Your assignment: Take the material below from its first line through the line containing "left ankle: (218, 589, 4)" and, please, write those lines again exactly.

=== Begin Enclosure ===

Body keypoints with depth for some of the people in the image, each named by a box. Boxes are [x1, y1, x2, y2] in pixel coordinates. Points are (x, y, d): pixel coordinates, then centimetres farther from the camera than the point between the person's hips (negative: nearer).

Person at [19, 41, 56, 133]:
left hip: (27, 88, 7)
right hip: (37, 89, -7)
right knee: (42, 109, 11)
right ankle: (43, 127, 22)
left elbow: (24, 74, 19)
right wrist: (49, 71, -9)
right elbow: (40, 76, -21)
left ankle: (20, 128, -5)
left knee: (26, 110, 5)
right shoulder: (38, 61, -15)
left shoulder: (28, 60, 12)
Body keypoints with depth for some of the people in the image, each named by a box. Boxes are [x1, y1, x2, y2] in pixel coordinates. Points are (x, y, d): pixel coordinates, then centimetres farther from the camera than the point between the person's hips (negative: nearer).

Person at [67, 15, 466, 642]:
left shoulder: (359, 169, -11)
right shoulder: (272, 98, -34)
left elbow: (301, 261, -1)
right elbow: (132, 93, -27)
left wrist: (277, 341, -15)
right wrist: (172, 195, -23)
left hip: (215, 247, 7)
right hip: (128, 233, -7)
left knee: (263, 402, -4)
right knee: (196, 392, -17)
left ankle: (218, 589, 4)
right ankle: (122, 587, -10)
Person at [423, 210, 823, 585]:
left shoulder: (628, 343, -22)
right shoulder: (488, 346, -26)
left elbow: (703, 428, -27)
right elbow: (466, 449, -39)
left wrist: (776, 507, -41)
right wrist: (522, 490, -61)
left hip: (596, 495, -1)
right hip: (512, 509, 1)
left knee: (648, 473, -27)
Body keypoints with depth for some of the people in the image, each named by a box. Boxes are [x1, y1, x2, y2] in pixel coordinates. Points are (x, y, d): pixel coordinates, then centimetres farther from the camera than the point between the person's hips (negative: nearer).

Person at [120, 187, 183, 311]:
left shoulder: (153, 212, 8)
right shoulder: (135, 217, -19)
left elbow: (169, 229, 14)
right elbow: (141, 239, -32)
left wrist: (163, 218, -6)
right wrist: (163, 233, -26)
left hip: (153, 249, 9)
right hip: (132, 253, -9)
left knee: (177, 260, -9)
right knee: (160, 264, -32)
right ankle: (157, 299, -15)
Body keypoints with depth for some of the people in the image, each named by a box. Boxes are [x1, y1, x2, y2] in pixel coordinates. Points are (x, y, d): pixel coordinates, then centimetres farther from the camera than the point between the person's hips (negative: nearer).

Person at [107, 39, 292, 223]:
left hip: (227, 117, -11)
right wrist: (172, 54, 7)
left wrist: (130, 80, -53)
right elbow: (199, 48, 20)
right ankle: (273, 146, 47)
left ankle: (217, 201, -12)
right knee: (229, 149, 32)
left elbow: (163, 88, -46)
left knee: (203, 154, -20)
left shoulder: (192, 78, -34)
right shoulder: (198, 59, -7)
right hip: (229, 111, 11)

=== End Enclosure ===

Solved problem:
Body keypoints with depth for some of the people in the image, each named by a box. Boxes are [x1, y1, x2, y2] in pixel coordinates. Points are (x, y, d): pixel coordinates, then centimetres farther from the camera than the point between the person's hips (negative: nearer).

Person at [19, 41, 56, 133]:
left hip: (27, 88, 7)
right hip: (37, 89, -7)
right knee: (42, 109, 11)
right ankle: (43, 127, 22)
left elbow: (24, 74, 19)
right wrist: (49, 71, -9)
right elbow: (40, 76, -21)
left ankle: (20, 128, -5)
left knee: (26, 110, 5)
right shoulder: (38, 61, -15)
left shoulder: (28, 60, 12)
Body keypoints with depth for some of the people in the image, each named by a box. Boxes are [x1, y1, x2, y2] in pixel coordinates. Points are (x, y, d): pixel coordinates, then centimetres farther from the camera than the point between the person's hips (negative: nearer).

Person at [67, 15, 466, 642]:
left shoulder: (359, 169, -11)
right shoulder: (272, 98, -34)
left elbow: (301, 261, -1)
right elbow: (132, 93, -27)
left wrist: (277, 341, -15)
right wrist: (172, 195, -23)
left hip: (215, 247, 7)
right hip: (128, 233, -7)
left knee: (263, 402, -4)
right knee: (196, 392, -17)
left ankle: (218, 589, 4)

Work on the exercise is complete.